**PROVIDED DATA**

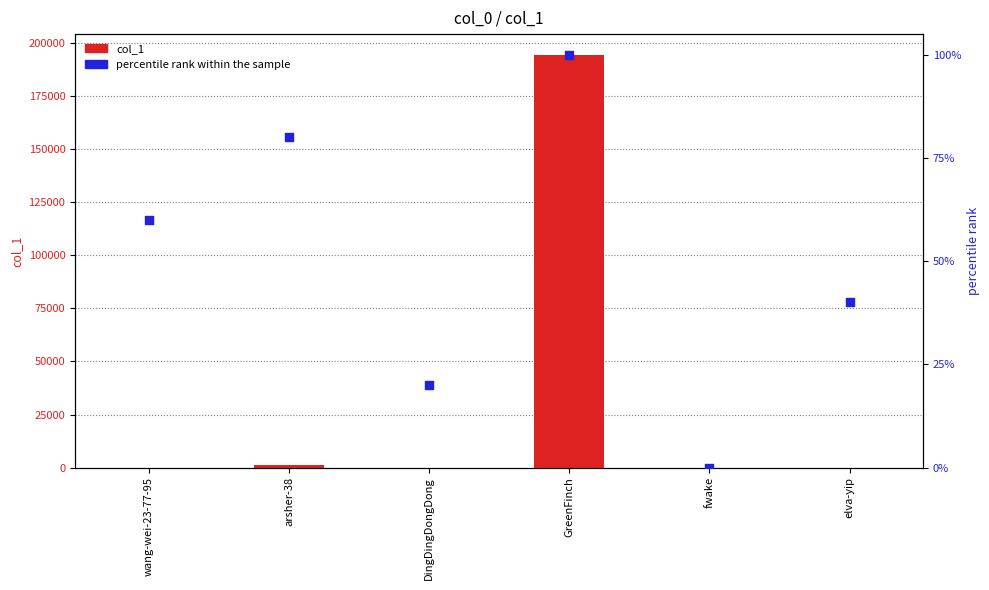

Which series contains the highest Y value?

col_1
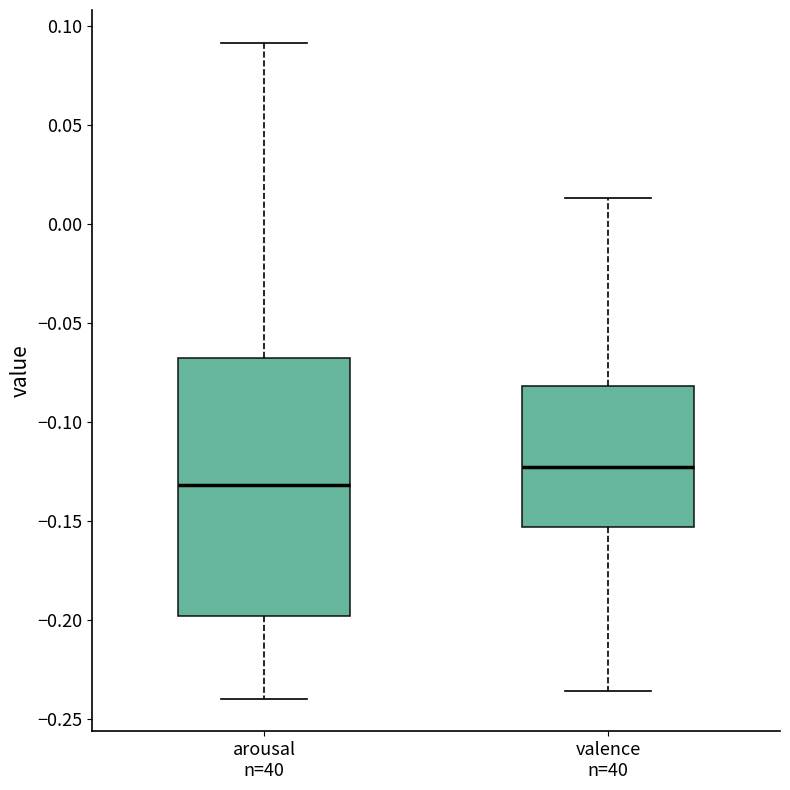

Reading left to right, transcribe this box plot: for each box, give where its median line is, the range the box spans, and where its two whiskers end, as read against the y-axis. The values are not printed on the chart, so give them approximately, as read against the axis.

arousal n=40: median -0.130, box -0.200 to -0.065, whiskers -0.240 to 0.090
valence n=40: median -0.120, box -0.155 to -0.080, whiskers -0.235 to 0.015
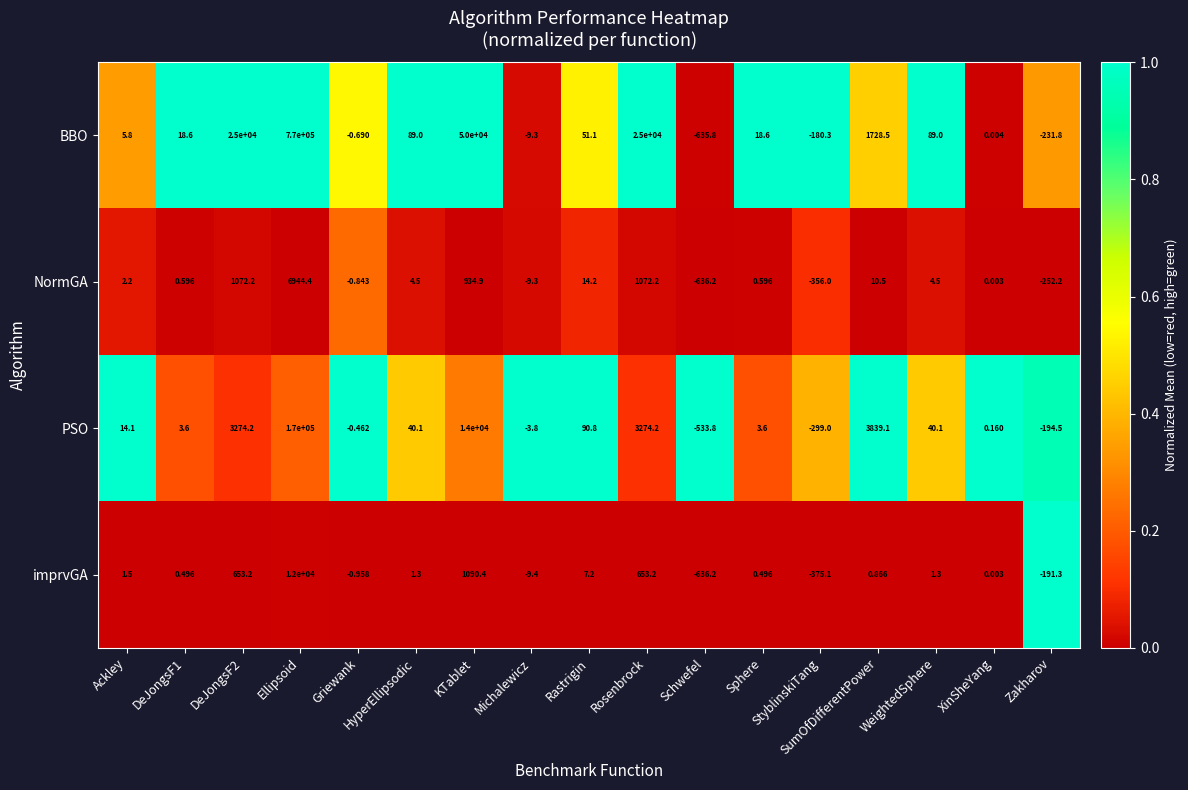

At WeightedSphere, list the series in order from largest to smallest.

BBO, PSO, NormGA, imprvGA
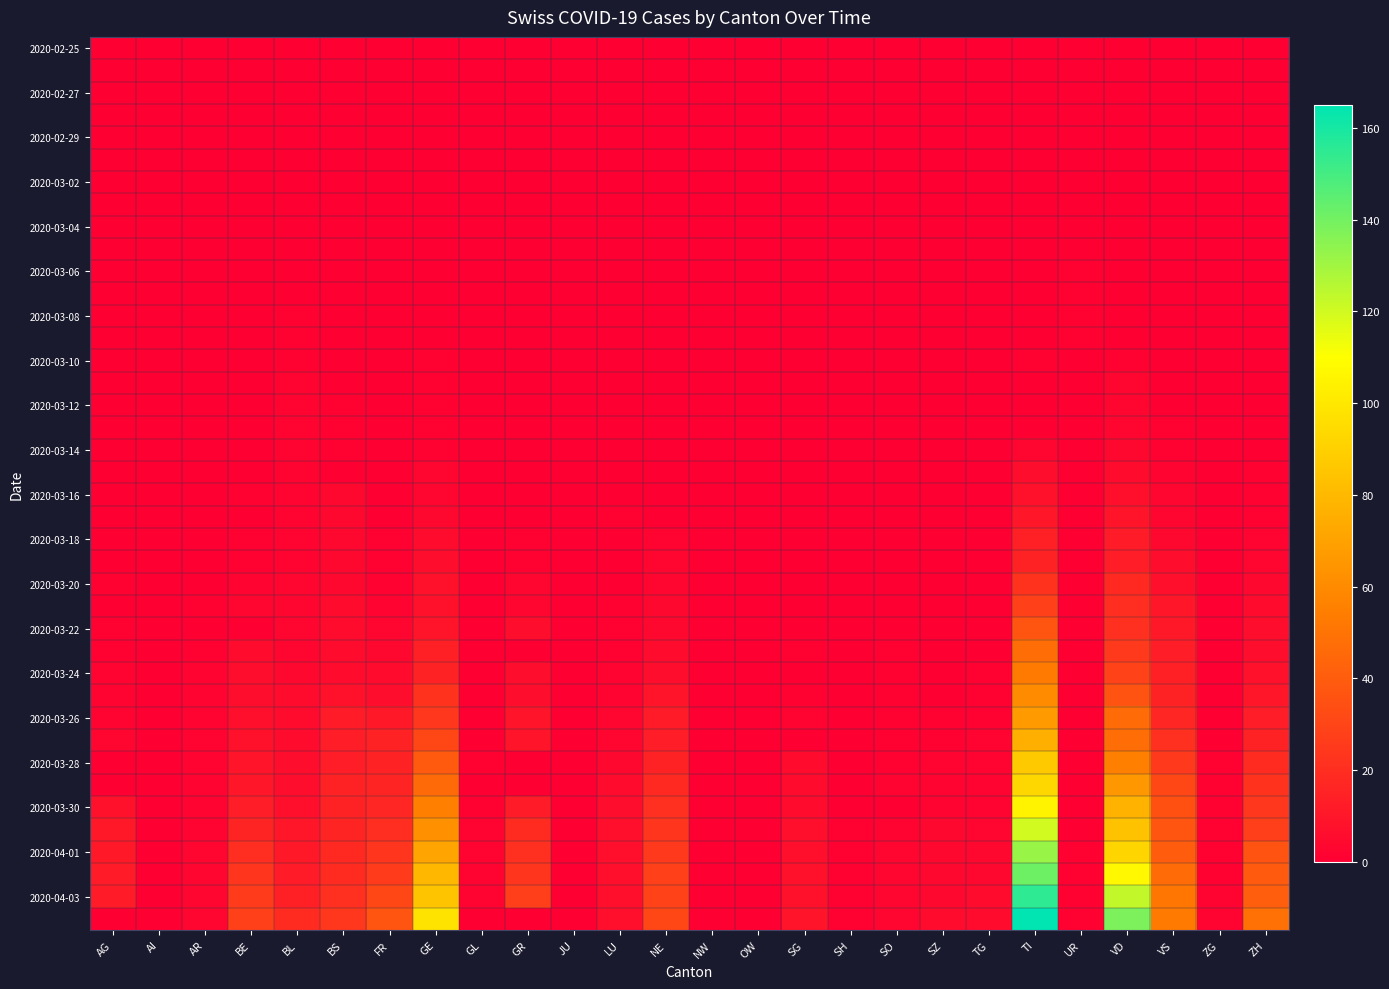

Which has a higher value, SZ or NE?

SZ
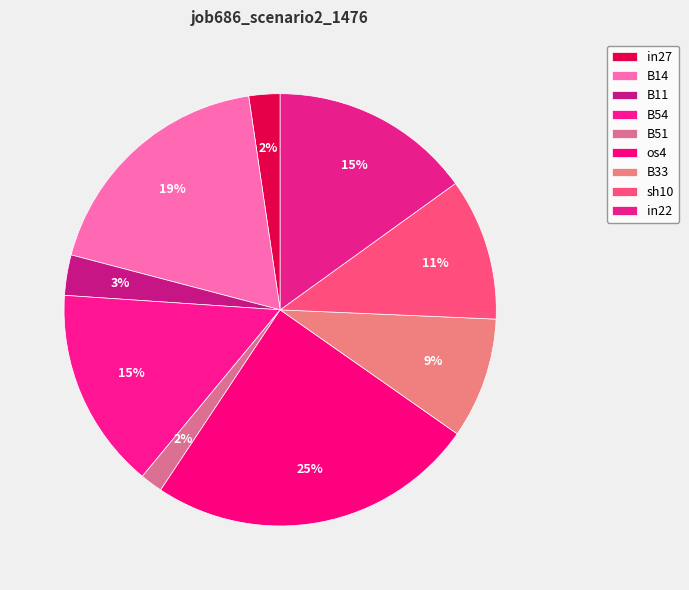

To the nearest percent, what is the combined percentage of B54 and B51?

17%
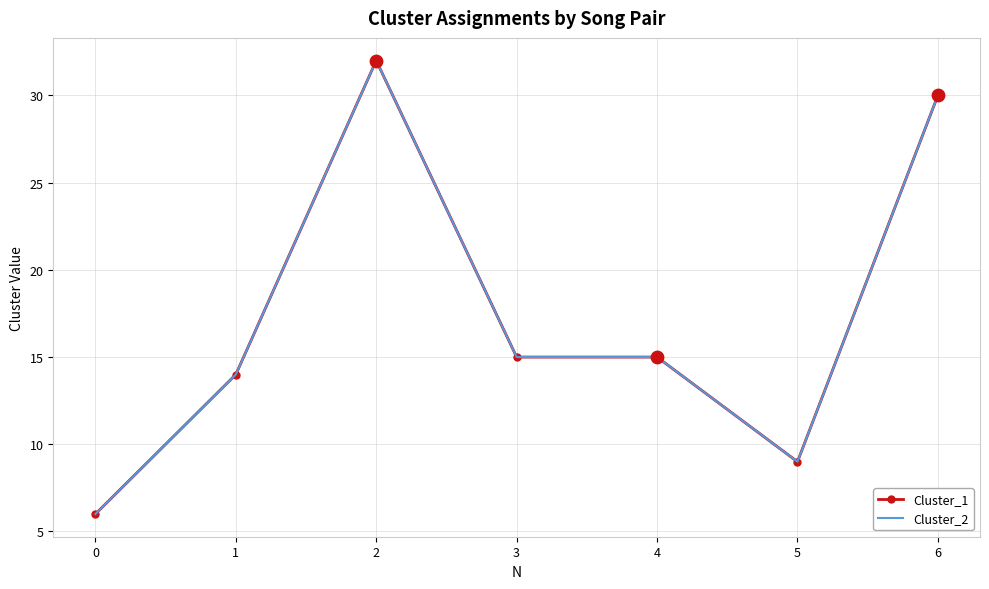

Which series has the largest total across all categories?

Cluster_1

**WHAT IS NEEDED**
Copy out every line of the data above word for word, including the answers. Leave out the pictures.

**ANSWER FOR THE TASK**
Which series contains the highest Y value?

col_1

Reading left to right, transcribe this box plot: for each box, give where its median line is, the range the box spans, and where its two whiskers end, as read against the y-axis. The values are not printed on the chart, so give them approximately, as read against the axis.

arousal n=40: median -0.130, box -0.200 to -0.065, whiskers -0.240 to 0.090
valence n=40: median -0.120, box -0.155 to -0.080, whiskers -0.235 to 0.015

At WeightedSphere, list the series in order from largest to smallest.

BBO, PSO, NormGA, imprvGA

Which has a higher value, SZ or NE?

SZ

To the nearest percent, what is the combined percentage of B54 and B51?

17%

Which series has the largest total across all categories?

Cluster_1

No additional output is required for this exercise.